DECEMBRE 2023
Rien ne semblait prédestiner Pierre Deltin, médecin biologiste marseillais, à devenir viticulteur si ce n’est sa passion pour la vigne, le vin et les cépages… Aujourd’hui, c’est sa fille Aude, journaliste dans une précédente vie professionnelle, qui est aux commandes du domaine et de la société de négoce qui gère l’ensemble des activités.
« La belle endormie » : l’expression choisie par Pierre Deltin pour décrire la propriété viticole qu’il venait de découvrir en 2007 à Jonquières dans le Vaucluse, résume bien la situation. Entouré par un vignoble de 150 ha, le Château Malijay, patrimoine viticole historique de la Vallée du Rhône parfois malmené par ses propriétaires successifs, avait tout pour séduire ce médecin biologiste marseillais, passionné de vignes, de vin et de cépages. Qui rêvait de produire ses propres cuvées…
C’est décidé : il allait réveiller « la belle endormie » ! Encore en activité, il va ainsi gérer pendant près de 6 ans le domaine depuis Marseille… se rendant compte au fil du temps des difficultés inhérentes à ce genre d’exercice !
« Mon père a toujours voulu à terme s'occuper d'un domaine viticole, souligne sa fille Aude aujourd’hui aux commandes. Et il a eu un véritable coup de cœur pour le château Malijay et s'est lancé dans cette aventure alors que rien ne l’y prédestinait. Il était juste très intéressé par le sujet du vin, par le produit en lui-même ».

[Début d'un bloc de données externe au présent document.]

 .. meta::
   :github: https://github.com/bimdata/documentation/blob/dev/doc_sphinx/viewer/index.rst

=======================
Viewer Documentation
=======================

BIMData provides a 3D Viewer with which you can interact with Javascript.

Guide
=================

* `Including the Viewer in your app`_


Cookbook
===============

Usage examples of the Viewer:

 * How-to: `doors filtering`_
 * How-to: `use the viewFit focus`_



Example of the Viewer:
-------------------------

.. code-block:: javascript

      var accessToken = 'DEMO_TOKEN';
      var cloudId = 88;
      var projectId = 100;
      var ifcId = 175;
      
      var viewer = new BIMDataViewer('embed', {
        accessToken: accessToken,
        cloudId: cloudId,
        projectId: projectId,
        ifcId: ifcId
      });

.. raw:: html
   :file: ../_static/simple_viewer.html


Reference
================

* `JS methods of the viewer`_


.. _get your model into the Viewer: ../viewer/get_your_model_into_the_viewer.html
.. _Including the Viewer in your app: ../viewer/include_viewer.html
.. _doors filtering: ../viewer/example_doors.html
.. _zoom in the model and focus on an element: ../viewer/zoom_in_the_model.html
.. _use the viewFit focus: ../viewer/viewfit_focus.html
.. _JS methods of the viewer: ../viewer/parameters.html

Or, comme chacun le sait, quand on a une idée en tête, on fonce parfois la tête baissée en occultant certains détails. Et c’est ainsi qu’une fois le château Malijay dans son escarcelle vint la prise de conscience de ce qu'était véritablement le travail viti-vinicole. « Et là, du coup, mon père a compris que ce serait très difficile d'y arriver sans que quelqu'un de la famille ne s'investisse pour lui prêter main forte ».

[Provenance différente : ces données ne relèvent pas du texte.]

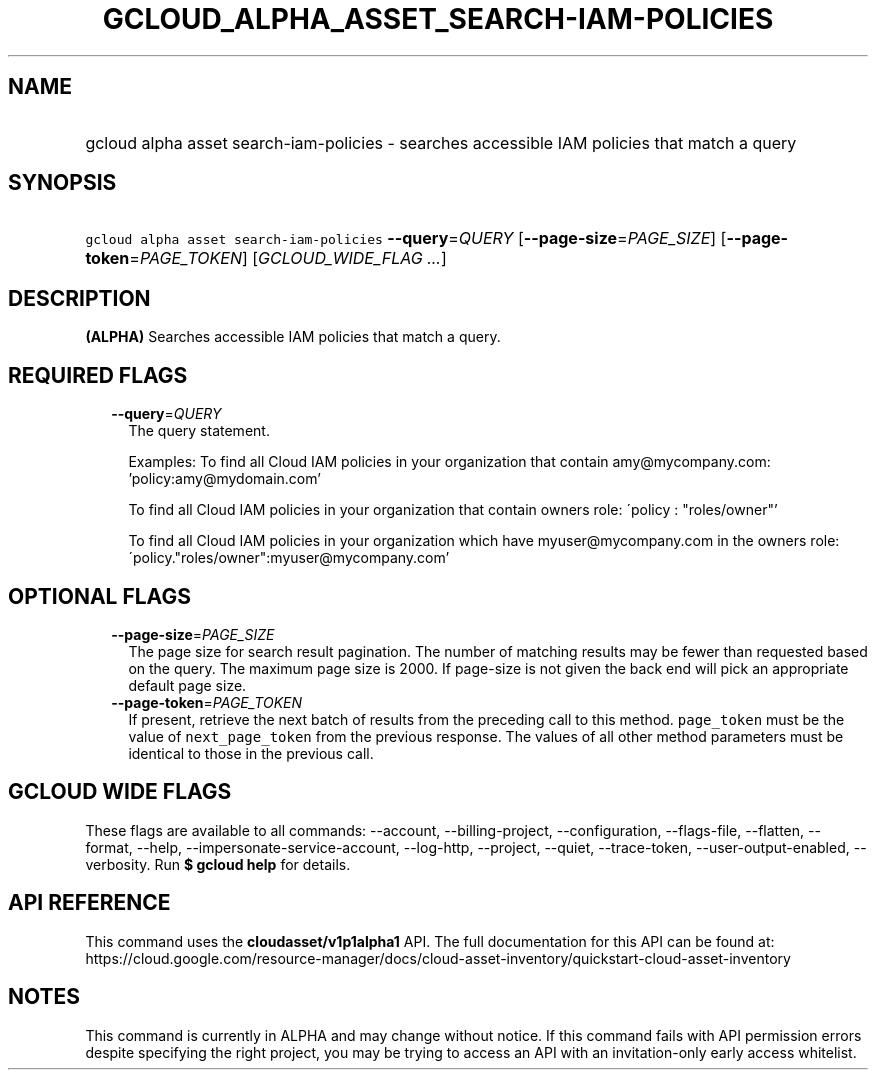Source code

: 
.TH "GCLOUD_ALPHA_ASSET_SEARCH\-IAM\-POLICIES" 1



.SH "NAME"
.HP
gcloud alpha asset search\-iam\-policies \- searches accessible IAM policies that match a query



.SH "SYNOPSIS"
.HP
\f5gcloud alpha asset search\-iam\-policies\fR \fB\-\-query\fR=\fIQUERY\fR [\fB\-\-page\-size\fR=\fIPAGE_SIZE\fR] [\fB\-\-page\-token\fR=\fIPAGE_TOKEN\fR] [\fIGCLOUD_WIDE_FLAG\ ...\fR]



.SH "DESCRIPTION"

\fB(ALPHA)\fR Searches accessible IAM policies that match a query.



.SH "REQUIRED FLAGS"

.RS 2m
.TP 2m
\fB\-\-query\fR=\fIQUERY\fR
The query statement.

Examples: To find all Cloud IAM policies in your organization that contain
amy@mycompany.com: 'policy:amy@mydomain.com'

To find all Cloud IAM policies in your organization that contain owners role:
\'policy : "roles/owner"'

To find all Cloud IAM policies in your organization which have
myuser@mycompany.com in the owners role:
\'policy."roles/owner":myuser@mycompany.com'


.RE
.sp

.SH "OPTIONAL FLAGS"

.RS 2m
.TP 2m
\fB\-\-page\-size\fR=\fIPAGE_SIZE\fR
The page size for search result pagination. The number of matching results may
be fewer than requested based on the query. The maximum page size is 2000. If
page\-size is not given the back end will pick an appropriate default page size.

.TP 2m
\fB\-\-page\-token\fR=\fIPAGE_TOKEN\fR
If present, retrieve the next batch of results from the preceding call to this
method. \f5page_token\fR must be the value of \f5next_page_token\fR from the
previous response. The values of all other method parameters must be identical
to those in the previous call.


.RE
.sp

.SH "GCLOUD WIDE FLAGS"

These flags are available to all commands: \-\-account, \-\-billing\-project,
\-\-configuration, \-\-flags\-file, \-\-flatten, \-\-format, \-\-help,
\-\-impersonate\-service\-account, \-\-log\-http, \-\-project, \-\-quiet,
\-\-trace\-token, \-\-user\-output\-enabled, \-\-verbosity. Run \fB$ gcloud
help\fR for details.



.SH "API REFERENCE"

This command uses the \fBcloudasset/v1p1alpha1\fR API. The full documentation
for this API can be found at:
https://cloud.google.com/resource\-manager/docs/cloud\-asset\-inventory/quickstart\-cloud\-asset\-inventory



.SH "NOTES"

This command is currently in ALPHA and may change without notice. If this
command fails with API permission errors despite specifying the right project,
you may be trying to access an API with an invitation\-only early access
whitelist.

D’autant qu’il s'était vite rendu compte que le vignoble avait besoin d'une grande restructuration, la politique de production plutôt intensive menée sur les vignes jusque-là n’étant plus de mise… « Quand il a compris que le domaine nécessitait des investissements conséquents, que le travail allait s’intensifier et qu’il fallait plus de bras, c'est à ce moment-là qu'il m'a proposé de le rejoindre dans cette aventure ». Elle, la cadette de la famille, diplômée de Sciences Po, qui exerçait le métier de journaliste… à Paris !
« J'aimais bien ce que je faisais mais j'étais convaincue qu'un jour je retournerai dans le sud pour me rapprocher de ma famille ». Quand son père lui fait cette proposition en 2013, elle se dit que c'était peut-être le moment de franchir le pas.
N'était-elle pas effrayée par l'ampleur de la tâche? « Au départ, je ne me suis pas vraiment rendu compte. Mais c'est quand j'ai commencé à travailler ici que j'ai compris ce à quoi j'allais être confrontée ». Il lui aura ainsi fallu toute une période incompressible pour lister les problématiques du domaine, faire les choix nécessaires et trouver les bonnes personnes pour l'accompagner.
Dix ans plus tard, le pari semble en passe d’être gagné avec 140ha convertis en Agriculture biologique. Aude Deltin passe de 95% de vente de vin en vrac à 45%, au profit de la vente bouteilles, essentiellement destinée à l’export, aux CHR et ventes en ligne.
Dans l’intervalle, l’acquisition en 2018 d’une belle propriété à Gigondas, 11 ha de vignes dont une partie sur l'appellation Vacqueyras ; et, en parallèle, 17 ha en AOP Ventoux dont la famille Deltin a récupéré la gestion.
Par ailleurs, Aude Deltin s’investie dans des projets plus vertueux pour l’environnement : les bouteilles en cartons, l’agroforesterie, les ombrières solaires, l’installation de ruches…
Prochain objectif : développer l’œnotourisme.
Ce désir de développement a amené la création de la Société des vins de Malijay qui est un outil permettant de distribuer tous les vins. A la fois producteur et négociant (la partie négoce démarre pour l’instant en douceur), la famille Deltin vend majoritairement ce qu'elle produit en attendant d'éventuelles nouvelles appellations en négoce pour compléter la gamme.
"Quand je suis arrivée à Malijay, j'ai compris qu'il allait falloir que je sois très patiente pour voir le fruit de mon travail ; 10 ans après, je commence vraiment à prendre du plaisir".